INPUT DATA:
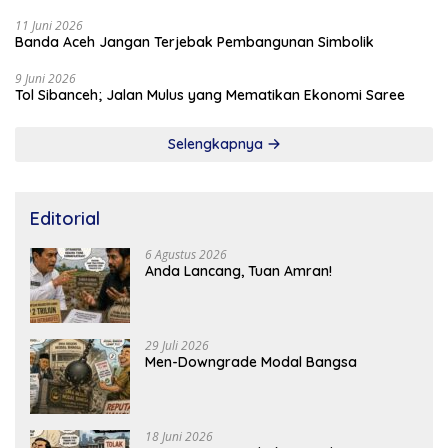
11 Juni 2026
Banda Aceh Jangan Terjebak Pembangunan Simbolik
9 Juni 2026
Tol Sibanceh; Jalan Mulus yang Mematikan Ekonomi Saree
Selengkapnya
Editorial
6 Agustus 2026
Anda Lancang, Tuan Amran!
29 Juli 2026
Men-Downgrade Modal Bangsa
18 Juni 2026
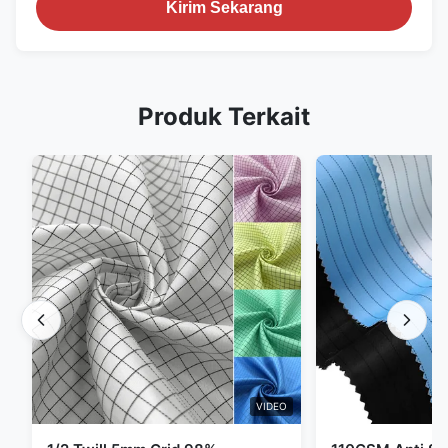
Kirim Sekarang
Produk Terkait
VIDEO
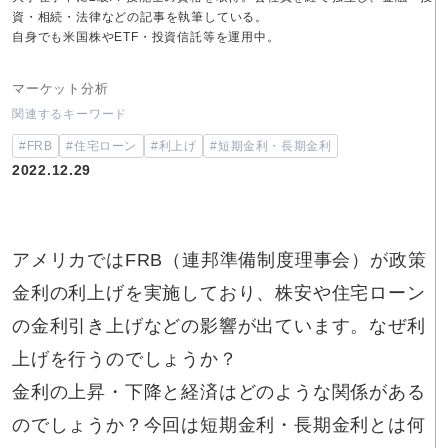
資・相続・法律などの記事を執筆している。
自身でも米国株やETF・投資信託等を運用中。
マーケット分析
関連するキーワード
#FRB
#住宅ローン
#利上げ
#短期金利・長期金利
2022.12.29
アメリカではFRB（連邦準備制度理事会）が政策
金利の利上げを実施しており、株安や住宅ローン
の金利引き上げなどの影響が出ています。なぜ利
上げを行うのでしょうか？
金利の上昇・下降と経済はどのような関係がある
のでしょうか？今回は短期金利・長期金利とは何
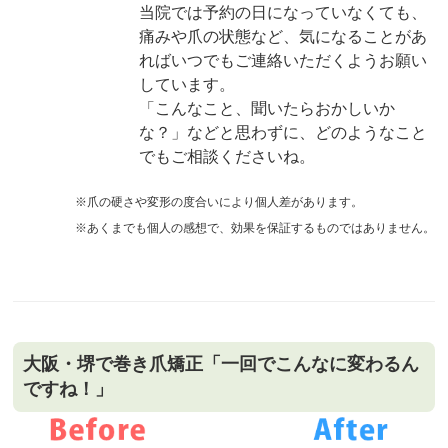
当院では予約の日になっていなくても、
痛みや爪の状態など、気になることがあ
ればいつでもご連絡いただくようお願い
しています。
「こんなこと、聞いたらおかしいか
な？」などと思わずに、どのようなこと
でもご相談くださいね。
※爪の硬さや変形の度合いにより個人差があります。
※あくまでも個人の感想で、効果を保証するものではありません。
大阪・堺で巻き爪矯正「一回でこんなに変わるん
ですね！」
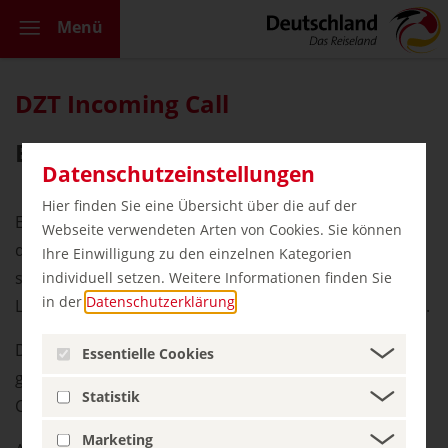
Menü
DZT Incoming Call
Belgien, Juli 2026
Datenschutzeinstellungen
Hier finden Sie eine Übersicht über die auf der
Ein schnelles Update - ein kurzer Anruf - können in
Webseite verwendeten Arten von Cookies. Sie können
dynamischen Zeiten wie diesen von großem Nutzen
Ihre Einwilligung zu den einzelnen Kategorien
sein, denn es ist entscheidend, stets auf dem
individuell setzen. Weitere Informationen finden Sie
in der
Datenschutzerklärung
.
Laufenden zu bleiben und schnell reagieren zu können.
Daher haben wir ein Format entwickelt, das Ihnen
Essentielle Cookies
genau diese Flexibilität ermöglicht: der DZT Incoming
Statistik
Call aus unseren weltweiten Quellmärkten.
Marketing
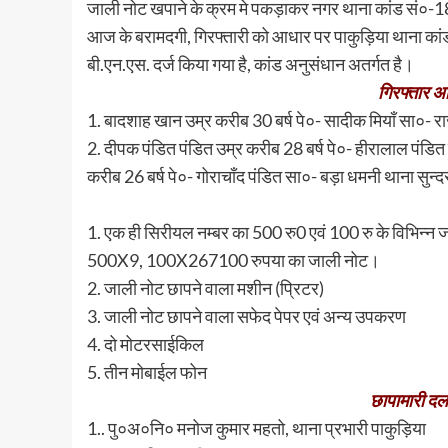
जाली नोट खपाने के क्रम मे पकड़ाकर नगर थाना कांड सं०-
आज के बरामदगी, गिरफ्तारी को आधार पर पाकुड़िया थान
बी.एन.एस. दर्ज किया गया है, कांड अनुसंधान अतर्गत है।
गिरफ्तार अभ
1. बादशाह खान उम्र करीब 30 बर्ष पे०- सादीक मियाँ सा०- 
2. दीपक पंडित पंडित उम्र करीब 28 बर्ष पे०- हीरालाल पंडि
करीब 26 बर्ष पे०- गोराचाँद पंडित सा०- बड़ा धमनी थाना सुन्
1. एक ही सिरीयल नम्बर का 500 रु0 एवं 100 रु के विभिन्
500X9, 100X267100 रुपया का जाली नोट।
2. जाली नोट छापने वाला मशीन (प्रिटर)
3. जाली नोट छापने वाला सफेद पेपर एवं अन्य उपकरण
4. दो मोटरसाईकिल
5. तीन मोबाईल फोन
छापामारी दल
1.. पु०अ०नि० मनोज कुमार महतो, थाना प्रभारी पाकुड़िया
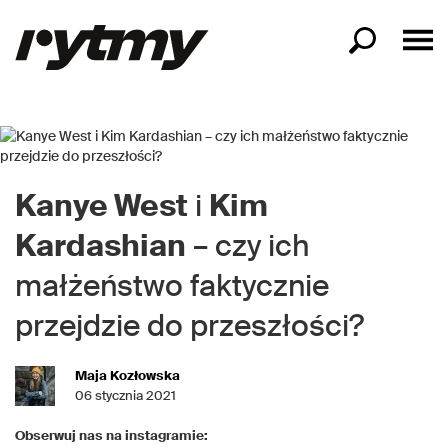
Kanye West
i
Kim
Kardashian
– czy ich
małżeństwo faktycznie
przejdzie do przeszłości?
Maja Kozłowska
06 stycznia 2021
Obserwuj nas na instagramie:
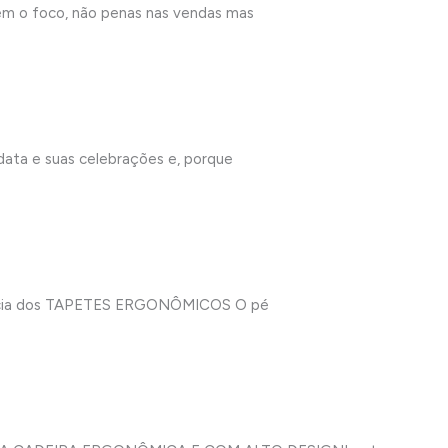
m o foco, não penas nas vendas mas
ata e suas celebrações e, porque
ância dos TAPETES ERGONÔMICOS O pé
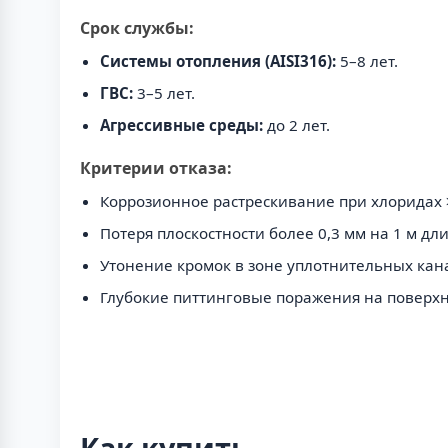
Срок службы:
Системы отопления (AISI316):
5–8 лет.
ГВС:
3–5 лет.
Агрессивные среды:
до 2 лет.
Критерии отказа:
Коррозионное растрескивание при хлоридах >
Потеря плоскостности более 0,3 мм на 1 м дл
Утонение кромок в зоне уплотнительных кан
Глубокие питтинговые поражения на поверхн
Как купить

WHAT YOU NEED TO DO: Copy every line from the rows above that contains the word "können".

ANSWER BOX:
Ein schnelles Update - ein kurzer Anruf - können in
Webseite verwendeten Arten von Cookies. Sie können
Laufenden zu bleiben und schnell reagieren zu können.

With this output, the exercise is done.